My eyes focus deep into the vast expanse beyond the river and follow a clear dark line straight along the horizon. Is that a fence? A road? A power line? A logging road? It must be man-made, whatever it is. Nothing in nature could cut such a long, straight line across the horizon. It occurs to me that my eyes could be playing tricks on me.

The first thing standing between the line on the horizon and me is a narrow piece of river. I step to the edge of the riverbank and look down to where the bend breaks. It is probably fifteen or twenty feet across at the narrowest point, maybe less. The river isn’t deep; I can tell because I can see it rippling off the rocks on the bottom.

I take out all my dry clothes: a pair of pants, a shirt and sweater, two pairs of wool socks, and my jacket and shell, and I put them into a plastic bag and tie it. Then I put the bag in my sleeping bag, knowing I must keep my clothes dry if I am to survive crossing the river.

I shimmy down the bank and slide into the water with both boots. The slow-moving current is more powerful than I anticipated, but it only goes up to my shins. I plant my full weight and hold the bank with my arms so as not to be swept away. I look up to the bank and know that scrambling back up isn’t an option. I take a deep breath. Let me cross. Let me cross.

Chapter 34

I stand still for a moment, taking in the strength of the current and the distance I have to cover. It is less than twenty feet, I tell myself. You can do this. I walk out and the current stays around knee level for the first two or three steps, then the water is up to my thighs and its chill is bracing.

I jam my stick as far out as I can manage but am pushed a few feet downstream as I do it. I step and push against the stick like a pole vault jumper, and the current sweeps me up. I flutter kick as fast as I can and push hard against the stick and I’m able to move two or three yards across the river. Don’t fight it, Jane. Let the river move you. I try pulling my stick back toward me, but the force of the drag makes it impossible. I see it float away, rushing in the current, and I feel like I’m losing my best friend.

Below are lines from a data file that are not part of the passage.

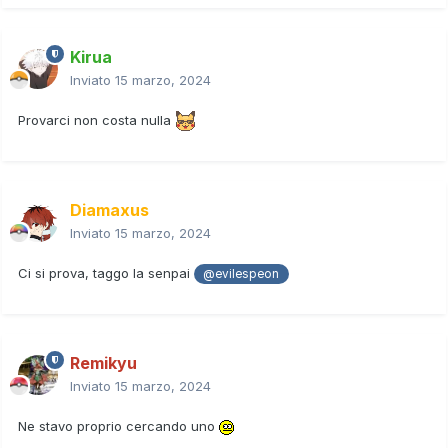
Kirua
Inviato
15 marzo, 2024
Provarci non costa nulla
Diamaxus
Inviato
15 marzo, 2024
Ci si prova, taggo la senpai
@evilespeon
Remikyu
Inviato
15 marzo, 2024
Ne stavo proprio cercando uno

I’m moving quickly and making progress, but the bend is closer than I expected. I don’t fight the current; it floats me directly toward the far bank. The cold of the water strangles my muscles, and I am struggling to stay afloat. Their tightness makes lifting my arm from the water nearly impossible. My body feels heavy and numb. For a moment, my head is swallowed by the heavy drag from below. I get my mouth just above the waterline and gasp, trying to inhale deeply. My lungs feel frozen.

My legs are numb and weighted down by my waterlogged pants and heavy boots. My treading slows, then stops. I flail my arms, but the cold has numbed my shoulders. I look up, and I can see that I’m halfway across but stuck in the center sweep of the current. When the river breaks right, I need to be near the bank so I can stop my forward momentum. But I have nothing left. The fight in my legs is gone, and my arms offer no more force than a feather against the churning, moving beast.

Just as I hit the bend, the river roils and my feet graze the rocky bottom. I immediately kick back and run through the mud, and the effort ignites my arms, which thrash into the water with ferocity. My body lurches toward the shoreline, and I slam into the riverbank just before it turns sharply and cups the excess roiling water.

I drag myself up, drape myself over the lip of the bank, and hook my right leg over the top, rolling myself onto solid ground. I cough and heave water and bile into the snow. I am shaking and sobbing and my fingers and hands begin to burn with pain. After a while, I get on my knees to fling off my sleeping bag. I have no idea how much or how little time has passed. I push my frozen arms into the frozen bag and grab the ties with my teeth. I pull the knot free, and the bag unrolls.

I put my knee on the lip of the sleeping bag, but I can’t hold the edge of the lining with my frozen fingers, so I bite the corner and pull it open with my teeth. I reach in and grab my clothes. My hands are about as useful as clubs, but I manage. The bag is damp, but my clothes are dry.